Sunday, May 23, 2010

Lemon Squares

I promise, my baking repertoire includes more than just layer cakes! Take these lemon squares for instance.  They're not overly sweet, but they have a strong lemony flavor.  My only complaint about lemon squares is that after you've completed the none-too-short tasks of juicing and zesting the lemons, putting together the crust, and baking the final treats, you're left with... lemon bars.  They taste great, but as I stare at my bare, disemboweled lemons, I always feel like I've earned something just a little fancier.

Three cake orders in the next week though, so many more layer cakes to come!  And a really fun Daring Bakers Challenge this Thursday - stay tuned!

Lemon Squares (Williams Sonoma Cookies)


1 cup flour
1/4 cup powdered sugar
1/4 teaspoon salt
1 teaspoon lemon zest
1/2 cup cold unsalted butter

Preheat the oven to 350F.  Line an 8" x 8" pan with foil; let the foil hang over the sides.  Spray the foil with baking spray.
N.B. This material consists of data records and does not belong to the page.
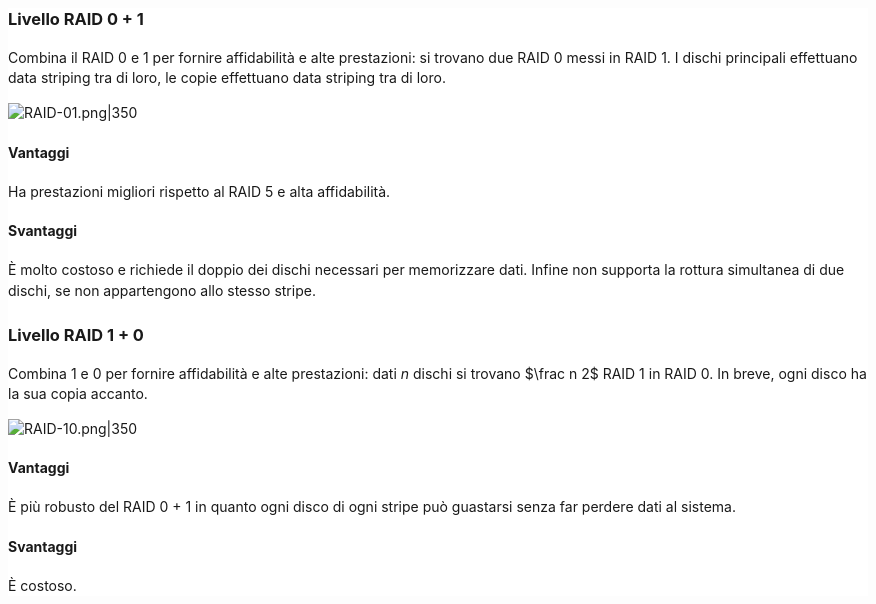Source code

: ### Livello RAID 0 + 1
Combina il RAID 0 e 1 per fornire affidabilità e alte prestazioni: si trovano due RAID 0 messi in RAID 1. I dischi principali effettuano data striping tra di loro, le copie effettuano data striping tra di loro.

![RAID-01.png|350](/img/user/%F0%9F%8E%93%20University%20notes%20(mostly%20in%20Italian)/%F0%9F%92%BE%20Sistemi%20Operativi/Teoria/_images/RAID-01.png)
#### Vantaggi
Ha prestazioni migliori rispetto al RAID 5 e alta affidabilità. 
#### Svantaggi
È molto costoso e richiede il doppio dei dischi necessari per memorizzare dati. Infine non supporta la rottura simultanea di due dischi, se non appartengono allo stesso stripe.

### Livello RAID 1 + 0
Combina 1 e 0 per fornire affidabilità e alte prestazioni: dati $n$ dischi si trovano $\frac n 2$ RAID 1 in RAID 0. In breve, ogni disco ha la sua copia accanto.

![RAID-10.png|350](/img/user/%F0%9F%8E%93%20University%20notes%20(mostly%20in%20Italian)/%F0%9F%92%BE%20Sistemi%20Operativi/Teoria/_images/RAID-10.png)
#### Vantaggi
È più robusto del RAID 0 + 1 in quanto ogni disco di ogni stripe può guastarsi senza far perdere dati al sistema.
#### Svantaggi
È costoso.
Whisk the flour, sugar, and salt in a bowl.  Cut in the butter until crumbly using two knives or your fingers (don't use your fingers if you have warm hands, you don't want the butter to melt at all). Pour  the dough into the pan, and spread evenly.

Bake for  22-25 minutes, until the crust is golden at the edges.
  While the crust is baking, prepare the filling.  Reduce the oven temperature to 325F when you remove the crust.


3 tablespoons flour
1/2 cup fresh lemon juice
3 eggs
1 cup sugar
1 tablespoon lemon zest
pinch salt

Whisk together the flour and lemon juice.  Add the eggs, sugar, zest, and salt, and whisk until smooth.  Pour the filling into the baked crust.  Bake for 30 minutes,  until center is springy.

Cool completely in pan.  Remove from pan by lifting foil.  Cut into squares or strips.  Dust with powdered sugar immediately before serving.